→ **Given entries**:

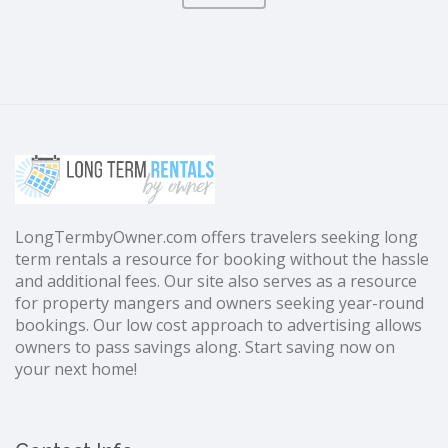
LongTermbyOwner.com offers travelers seeking long
term rentals a resource for booking without the hassle
and additional fees. Our site also serves as a resource
for property mangers and owners seeking year-round
bookings. Our low cost approach to advertising allows
owners to pass savings along. Start saving now on
your next home!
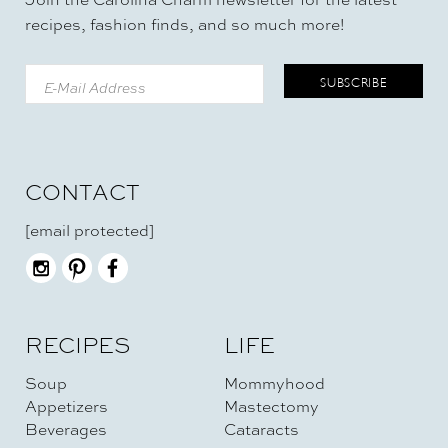
recipes, fashion finds, and so much more!
CONTACT
[email protected]
RECIPES
LIFE
Soup
Mommyhood
Appetizers
Mastectomy
Beverages
Cataracts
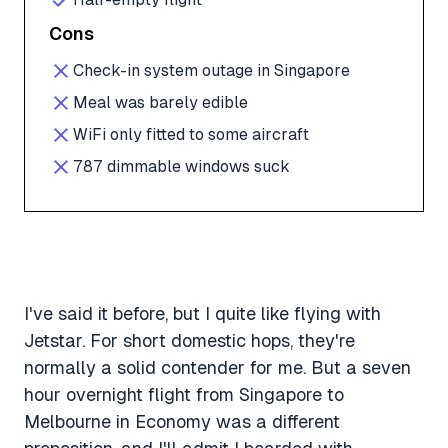
Cons
Check-in system outage in Singapore
Meal was barely edible
WiFi only fitted to some aircraft
787 dimmable windows suck
I've said it before, but I quite like flying with
Jetstar. For short domestic hops, they're
normally a solid contender for me. But a seven
hour overnight flight from Singapore to
Melbourne in Economy was a different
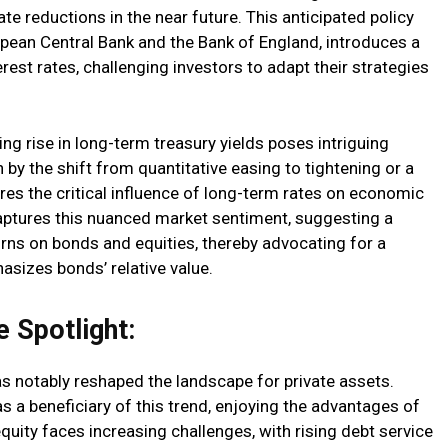
ate reductions in the near future. This anticipated policy
opean Central Bank and the Bank of England, introduces a
erest rates, challenging investors to adapt their strategies
ing rise in long-term treasury yields poses intriguing
n by the shift from quantitative easing to tightening or a
s the critical influence of long-term rates on economic
aptures this nuanced market sentiment, suggesting a
ns on bonds and equities, thereby advocating for a
asizes bonds’ relative value.
 Spotlight:
as notably reshaped the landscape for private assets.
 as a beneficiary of this trend, enjoying the advantages of
 equity faces increasing challenges, with rising debt service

→ **Your objective**: Return the material from the line containing "your next home!" through the line containing "as a beneficiary", exactly and in full, but without its pictures.

→ **Answer for the task**:
your next home!
recipes, fashion finds, and so much more!
CONTACT
[email protected]
RECIPES
LIFE
Soup
Mommyhood
Appetizers
Mastectomy
Beverages
Cataracts
Cons
Check-in system outage in Singapore
Meal was barely edible
WiFi only fitted to some aircraft
787 dimmable windows suck
I've said it before, but I quite like flying with
Jetstar. For short domestic hops, they're
normally a solid contender for me. But a seven
hour overnight flight from Singapore to
Melbourne in Economy was a different
ate reductions in the near future. This anticipated policy
opean Central Bank and the Bank of England, introduces a
erest rates, challenging investors to adapt their strategies
ing rise in long-term treasury yields poses intriguing
n by the shift from quantitative easing to tightening or a
s the critical influence of long-term rates on economic
aptures this nuanced market sentiment, suggesting a
ns on bonds and equities, thereby advocating for a
asizes bonds’ relative value.
 Spotlight:
as notably reshaped the landscape for private assets.
 as a beneficiary of this trend, enjoying the advantages of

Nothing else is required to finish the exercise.